##### THE DATA

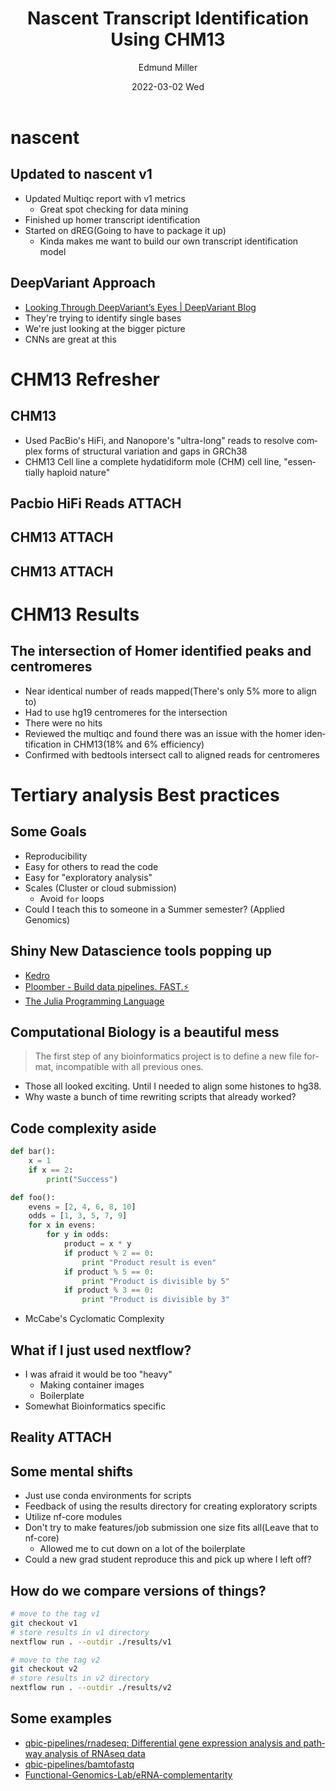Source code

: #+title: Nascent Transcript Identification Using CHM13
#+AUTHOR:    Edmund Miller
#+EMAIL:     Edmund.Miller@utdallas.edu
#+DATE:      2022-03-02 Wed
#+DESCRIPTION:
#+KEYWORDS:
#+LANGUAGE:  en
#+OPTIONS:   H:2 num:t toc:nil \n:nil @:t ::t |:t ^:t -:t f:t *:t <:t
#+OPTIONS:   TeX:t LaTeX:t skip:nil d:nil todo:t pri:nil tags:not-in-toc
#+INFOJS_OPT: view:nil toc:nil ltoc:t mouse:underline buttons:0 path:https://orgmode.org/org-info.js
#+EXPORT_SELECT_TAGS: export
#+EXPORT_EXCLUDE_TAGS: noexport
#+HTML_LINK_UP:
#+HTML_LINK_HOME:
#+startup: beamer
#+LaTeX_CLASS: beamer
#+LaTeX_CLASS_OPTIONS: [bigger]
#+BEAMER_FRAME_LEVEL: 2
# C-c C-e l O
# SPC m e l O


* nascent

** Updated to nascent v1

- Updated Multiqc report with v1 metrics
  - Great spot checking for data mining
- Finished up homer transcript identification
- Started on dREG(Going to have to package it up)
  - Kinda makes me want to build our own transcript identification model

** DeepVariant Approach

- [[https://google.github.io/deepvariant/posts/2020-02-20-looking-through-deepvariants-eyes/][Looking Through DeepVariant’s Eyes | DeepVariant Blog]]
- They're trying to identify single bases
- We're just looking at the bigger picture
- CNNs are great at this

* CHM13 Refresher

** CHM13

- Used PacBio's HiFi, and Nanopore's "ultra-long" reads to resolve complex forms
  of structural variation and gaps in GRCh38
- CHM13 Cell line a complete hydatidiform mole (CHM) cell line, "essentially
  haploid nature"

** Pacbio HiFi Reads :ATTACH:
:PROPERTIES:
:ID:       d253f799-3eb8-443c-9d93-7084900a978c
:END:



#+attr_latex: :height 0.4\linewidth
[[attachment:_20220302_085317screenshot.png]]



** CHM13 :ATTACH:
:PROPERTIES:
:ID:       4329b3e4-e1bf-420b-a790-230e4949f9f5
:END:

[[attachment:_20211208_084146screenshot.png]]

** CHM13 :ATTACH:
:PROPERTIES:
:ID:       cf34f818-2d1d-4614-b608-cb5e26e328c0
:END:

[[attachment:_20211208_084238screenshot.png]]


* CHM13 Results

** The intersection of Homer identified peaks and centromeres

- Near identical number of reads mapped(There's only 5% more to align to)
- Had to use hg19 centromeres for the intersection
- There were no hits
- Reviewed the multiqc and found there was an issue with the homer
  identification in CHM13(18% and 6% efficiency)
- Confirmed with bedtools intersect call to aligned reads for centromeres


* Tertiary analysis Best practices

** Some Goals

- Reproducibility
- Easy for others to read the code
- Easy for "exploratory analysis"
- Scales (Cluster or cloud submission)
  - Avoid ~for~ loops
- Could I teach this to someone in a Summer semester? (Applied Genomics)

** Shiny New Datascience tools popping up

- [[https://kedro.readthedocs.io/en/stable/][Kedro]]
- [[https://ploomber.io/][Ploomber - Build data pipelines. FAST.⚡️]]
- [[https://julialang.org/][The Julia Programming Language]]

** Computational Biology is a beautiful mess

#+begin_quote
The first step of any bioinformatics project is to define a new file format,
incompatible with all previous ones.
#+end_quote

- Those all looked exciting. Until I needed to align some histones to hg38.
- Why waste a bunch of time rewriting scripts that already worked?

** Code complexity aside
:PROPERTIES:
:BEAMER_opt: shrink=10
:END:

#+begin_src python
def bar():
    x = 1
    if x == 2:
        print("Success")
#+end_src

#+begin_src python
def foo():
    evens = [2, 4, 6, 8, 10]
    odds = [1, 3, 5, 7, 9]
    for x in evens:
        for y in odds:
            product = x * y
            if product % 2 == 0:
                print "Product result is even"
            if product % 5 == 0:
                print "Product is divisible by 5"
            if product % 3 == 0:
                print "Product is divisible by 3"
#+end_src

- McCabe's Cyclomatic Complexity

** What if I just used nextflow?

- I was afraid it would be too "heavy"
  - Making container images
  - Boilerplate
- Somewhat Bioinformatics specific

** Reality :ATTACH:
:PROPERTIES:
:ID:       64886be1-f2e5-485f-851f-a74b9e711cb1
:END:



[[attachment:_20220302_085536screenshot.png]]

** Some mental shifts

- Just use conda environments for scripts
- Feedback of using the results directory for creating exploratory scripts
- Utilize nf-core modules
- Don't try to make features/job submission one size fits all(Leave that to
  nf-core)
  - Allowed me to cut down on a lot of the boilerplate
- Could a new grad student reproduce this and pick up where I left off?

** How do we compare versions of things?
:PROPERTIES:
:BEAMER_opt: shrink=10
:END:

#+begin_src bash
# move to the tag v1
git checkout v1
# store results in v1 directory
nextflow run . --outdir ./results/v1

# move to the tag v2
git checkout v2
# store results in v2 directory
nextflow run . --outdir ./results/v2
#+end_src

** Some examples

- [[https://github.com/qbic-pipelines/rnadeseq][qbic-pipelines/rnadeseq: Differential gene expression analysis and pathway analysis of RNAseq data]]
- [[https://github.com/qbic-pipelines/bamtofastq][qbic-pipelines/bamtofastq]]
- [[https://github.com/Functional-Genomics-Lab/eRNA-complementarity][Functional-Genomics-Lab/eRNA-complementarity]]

##########

§ WHAT YOU WILL DO
In the entries above, the lines from the one bearing "#+begin_quote" up to and including the one bearing "- McCabe's Cyclomatic Complexity" should be transcribed exactly; no other line is wanted.

§ RESPONSE FOR THIS EXERCISE
#+begin_quote
The first step of any bioinformatics project is to define a new file format,
incompatible with all previous ones.
#+end_quote

- Those all looked exciting. Until I needed to align some histones to hg38.
- Why waste a bunch of time rewriting scripts that already worked?

** Code complexity aside
:PROPERTIES:
:BEAMER_opt: shrink=10
:END:

#+begin_src python
def bar():
    x = 1
    if x == 2:
        print("Success")
#+end_src

#+begin_src python
def foo():
    evens = [2, 4, 6, 8, 10]
    odds = [1, 3, 5, 7, 9]
    for x in evens:
        for y in odds:
            product = x * y
            if product % 2 == 0:
                print "Product result is even"
            if product % 5 == 0:
                print "Product is divisible by 5"
            if product % 3 == 0:
                print "Product is divisible by 3"
#+end_src

- McCabe's Cyclomatic Complexity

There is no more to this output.